Page 13: Case Studies of Gibbons and Galagos

  • Case Study: Gibbons and Siamang

    • Tropical rainforest dwellers using brachiation, living in small family units.

    • Pairs exhibit monogamous behaviors; parental care shared but varies by sex.

  • Case Study: Galago

    • Nocturnal, arboreal, and insectivorous.

    • Utilize trees for shelter at night; social behaviors observed among females.

Page 14: Case Study of Gorillas

  • Case Study: Gorilla (Gorilla gorilla)

    • Live in equatorial Africa, primarily ground dwellers.

    • Males display protective behaviors as silverbacks, with less direct parenting to offspring.

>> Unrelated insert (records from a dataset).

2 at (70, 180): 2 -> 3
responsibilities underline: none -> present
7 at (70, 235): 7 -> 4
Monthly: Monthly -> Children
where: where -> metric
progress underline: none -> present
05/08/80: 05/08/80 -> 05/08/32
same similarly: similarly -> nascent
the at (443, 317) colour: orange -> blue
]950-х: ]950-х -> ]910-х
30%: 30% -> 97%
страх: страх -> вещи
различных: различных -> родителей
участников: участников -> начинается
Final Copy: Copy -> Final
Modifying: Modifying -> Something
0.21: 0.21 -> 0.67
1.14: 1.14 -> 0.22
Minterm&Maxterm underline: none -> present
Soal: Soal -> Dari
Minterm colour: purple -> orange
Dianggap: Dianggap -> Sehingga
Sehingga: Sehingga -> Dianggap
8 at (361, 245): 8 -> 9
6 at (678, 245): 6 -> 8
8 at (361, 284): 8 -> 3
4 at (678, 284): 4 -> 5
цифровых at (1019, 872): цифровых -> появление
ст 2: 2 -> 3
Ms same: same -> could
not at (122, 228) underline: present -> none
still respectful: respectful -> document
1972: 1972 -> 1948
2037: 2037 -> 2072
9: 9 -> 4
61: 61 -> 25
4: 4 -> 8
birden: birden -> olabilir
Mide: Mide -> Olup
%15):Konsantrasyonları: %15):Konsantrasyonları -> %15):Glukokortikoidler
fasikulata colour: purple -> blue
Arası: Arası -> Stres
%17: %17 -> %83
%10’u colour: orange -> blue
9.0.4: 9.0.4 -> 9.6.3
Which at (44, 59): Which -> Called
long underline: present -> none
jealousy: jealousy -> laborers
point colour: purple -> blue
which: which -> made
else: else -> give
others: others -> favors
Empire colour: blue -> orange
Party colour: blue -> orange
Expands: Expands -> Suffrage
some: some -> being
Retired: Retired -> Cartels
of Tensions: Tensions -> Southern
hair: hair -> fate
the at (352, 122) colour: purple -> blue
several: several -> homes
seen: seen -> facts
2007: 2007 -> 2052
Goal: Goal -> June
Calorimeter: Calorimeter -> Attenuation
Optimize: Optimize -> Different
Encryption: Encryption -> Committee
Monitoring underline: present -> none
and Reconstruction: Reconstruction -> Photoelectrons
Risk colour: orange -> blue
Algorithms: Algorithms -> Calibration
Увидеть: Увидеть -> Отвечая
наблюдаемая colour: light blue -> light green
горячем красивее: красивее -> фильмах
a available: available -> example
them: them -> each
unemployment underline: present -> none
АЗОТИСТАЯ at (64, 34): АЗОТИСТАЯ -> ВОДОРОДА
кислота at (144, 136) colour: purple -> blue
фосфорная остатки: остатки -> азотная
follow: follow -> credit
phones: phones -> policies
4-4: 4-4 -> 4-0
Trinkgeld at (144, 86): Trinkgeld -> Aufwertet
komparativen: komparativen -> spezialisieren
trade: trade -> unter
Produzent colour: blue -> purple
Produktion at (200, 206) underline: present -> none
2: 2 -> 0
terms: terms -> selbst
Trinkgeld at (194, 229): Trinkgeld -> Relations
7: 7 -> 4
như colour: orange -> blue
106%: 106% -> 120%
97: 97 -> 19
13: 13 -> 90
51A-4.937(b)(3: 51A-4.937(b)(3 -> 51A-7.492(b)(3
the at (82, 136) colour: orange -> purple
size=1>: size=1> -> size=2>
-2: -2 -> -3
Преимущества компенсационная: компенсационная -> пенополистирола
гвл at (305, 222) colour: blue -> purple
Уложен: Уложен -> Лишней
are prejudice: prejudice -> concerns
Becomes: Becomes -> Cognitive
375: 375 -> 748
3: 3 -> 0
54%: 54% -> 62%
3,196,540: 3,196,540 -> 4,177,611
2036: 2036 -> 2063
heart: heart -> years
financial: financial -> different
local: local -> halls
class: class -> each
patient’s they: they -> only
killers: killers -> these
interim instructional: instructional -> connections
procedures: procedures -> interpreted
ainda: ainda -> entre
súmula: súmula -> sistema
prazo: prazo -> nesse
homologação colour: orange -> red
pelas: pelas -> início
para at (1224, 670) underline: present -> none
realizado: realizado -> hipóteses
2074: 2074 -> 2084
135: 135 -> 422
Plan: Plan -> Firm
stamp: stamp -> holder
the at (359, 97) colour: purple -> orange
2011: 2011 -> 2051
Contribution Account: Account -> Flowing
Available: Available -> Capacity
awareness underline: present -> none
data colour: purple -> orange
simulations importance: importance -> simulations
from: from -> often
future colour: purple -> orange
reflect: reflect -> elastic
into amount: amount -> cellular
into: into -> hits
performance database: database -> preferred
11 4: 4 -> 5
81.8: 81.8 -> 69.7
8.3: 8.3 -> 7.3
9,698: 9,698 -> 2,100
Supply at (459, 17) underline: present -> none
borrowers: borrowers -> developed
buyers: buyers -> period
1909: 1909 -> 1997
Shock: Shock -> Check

    • Diet consists predominantly of foliage and occasional fruits.

Page 15: Fossil Formation & Preservation

  • How Fossils Are Formed

    • Involves processes like sedimentation and mineral replacement.

  • Processes of Preservation

    • Wet environments create anaerobic conditions advantageous for fossilization.

  • Notable Finds

    • The Tollund Man: A well-preserved bog body from Denmark.

    • Otzi the Iceman: Found in the Alps, dating back over 5,300 years.

Page 16: Fossil Dating Methods

  • Dating Fossils

    • Relative Dating: Determines age relative to other specimens.

    • Absolute Dating: Provides definitive ages using specific time scales.

  • Dating Techniques

    • Law of Superposition: Older layers are deeper than younger layers.

    • Radiocarbon Dating: Measures decay of radioactive isotopes to estimate age (half-life of 5730 years).

  • Isotope Usage

    • Radiogenic dating measures natural decay rates of elements to establish timelines.

Page 17: Isotope and Dating Techniques

  • Isotopes

    • Variants of the same element differing in atomic weight, essential for dating methods.

  • Radiometric Dating

    • Uses radioactive decay to establish ages of archaeological finds, such as potassium-argon and carbon-14 dating.

  • Challenges

    • Contamination issues and effects from marine reservoirs can mislead dating accuracy.

Page 18: Geologic Time Frame

  • Geologic Time Frame

    • Illustrates the timeline of species evolution, such as the appearance of Homo sapiens represented as a moment close to midnight on December 25th.